- Centuries:: 20th; 21st;
- Decades:: 1920s; 1930s; 1940s; 1950s; 1960s;
- See also:: 1940 in the United Kingdom; 1940 in Ireland; Other events of 1940; List of years in Northern Ireland;

= 1940 in Northern Ireland =

Events during the year 1940 in Northern Ireland.

==Incumbents==
- Governor - 	 The Duke of Abercorn
- Prime Minister - James Craig (until 24 November), J. M. Andrews (from 27 November)

==Events==
- 2 January – The Royal Ulster Constabulary finds 2½ tons of the ammunition stolen in last year's Irish Republican Army Dublin Christmas Raid inside County Armagh.
- 27 May – The new Churchill war ministry in London agrees to seek co-operation from Éamon de Valera and creation of an All-Ireland Council during "the present emergency".
- 1 June – Sale of the neutralist Derry Journal in Northern Ireland is prohibited for four days.
- 4 July – Taoiseach Éamon de Valera announces that the policy of neutrality adopted the previous September will not be reversed.
- 7 November – Éamon de Valera, speaking in response to Winston Churchill's statement, says that there can be no question of handing over Irish ports for use by British forces while they retain control of Northern Ireland.
- 24 November – James Craig, the first Prime Minister of Northern Ireland, dies suddenly.
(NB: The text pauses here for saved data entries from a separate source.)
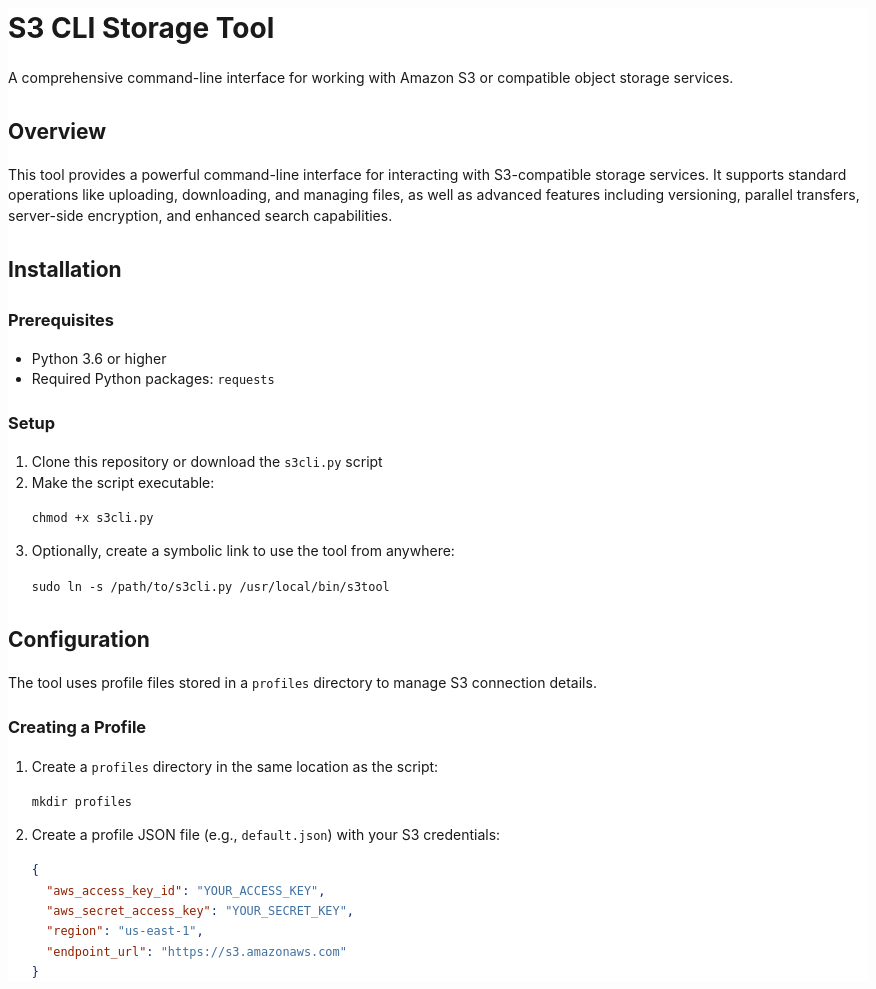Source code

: # S3 CLI Storage Tool

A comprehensive command-line interface for working with Amazon S3 or compatible object storage services.

## Overview

This tool provides a powerful command-line interface for interacting with S3-compatible storage services. It supports standard operations like uploading, downloading, and managing files, as well as advanced features including versioning, parallel transfers, server-side encryption, and enhanced search capabilities.

## Installation

### Prerequisites

- Python 3.6 or higher
- Required Python packages: `requests`

### Setup

1. Clone this repository or download the `s3cli.py` script
2. Make the script executable:
   ```
   chmod +x s3cli.py
   ```
3. Optionally, create a symbolic link to use the tool from anywhere:
   ```
   sudo ln -s /path/to/s3cli.py /usr/local/bin/s3tool
   ```

## Configuration

The tool uses profile files stored in a `profiles` directory to manage S3 connection details.

### Creating a Profile

1. Create a `profiles` directory in the same location as the script:
   ```
   mkdir profiles
   ```

2. Create a profile JSON file (e.g., `default.json`) with your S3 credentials:
   ```json
   {
     "aws_access_key_id": "YOUR_ACCESS_KEY",
     "aws_secret_access_key": "YOUR_SECRET_KEY",
     "region": "us-east-1",
     "endpoint_url": "https://s3.amazonaws.com"
   }
   ```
He was the longest continually serving prime minister in Europe.
- Ballymena, Cushendall and Red Bay Railway (part of Belfast and Northern Counties Railway) ceases operations.

==Arts and literature==
- The Northern Ireland Players join with the Ulster Theatre and the Jewish Institute Dramatic Society to form the Group Theatre.
- Opening of the Vogue Cinema, Kilkeel, County Down, a notable example of modern architecture, designed by Ben Cowser.
- Louis MacNeice publishes his poetry collection The Last Ditch (including "The Coming of War" sequence).

==Sport==

===Football===
- Irish League
Winners: Belfast Celtic

- Irish Cup
Winners: Ballymena United 2 - 0 Glenavon

==Births==
- 26 January – Séamus Hegarty, Bishop of Derry (1994 - ).
- 5 February – Andy Tyrie, loyalist paramilitary.
- 7 February – Harold McCusker, Ulster Unionist Party MP (died 1990).
- 9 February – Seamus Deane, poet, critic and novelist (died 2021).
- 11 February – Anne Gregg, travel writer and television presenter (died 2006).
- 24 March – Sam Gardiner, Ulster Unionist Party MLA.
- 6 June – Willie John McBride, international rugby player.
- 26 July – Brian Mawhinney, Conservative Party (UK) MP and football executive (died 2019 in the United Kingdom).
- 31 July – Roy Walker, comedian and television presenter.
- 29 August – P. J. Bradley, SDLP MLA (died 2017).
- 6 September – Anthony Farquhar, Auxiliary Bishop of Diocese of Down and Connor.
- 26 November – Charles Corry, cricketer.
- 22 December – Jim McLaughlin, footballer and football manager.
- Philip Caves, cardiothoracic surgeon (died 1978 in the United Kingdom).

==Deaths==
- 24 November – James Craig, 1st Viscount Craigavon, first Prime Minister of Northern Ireland (born 1871).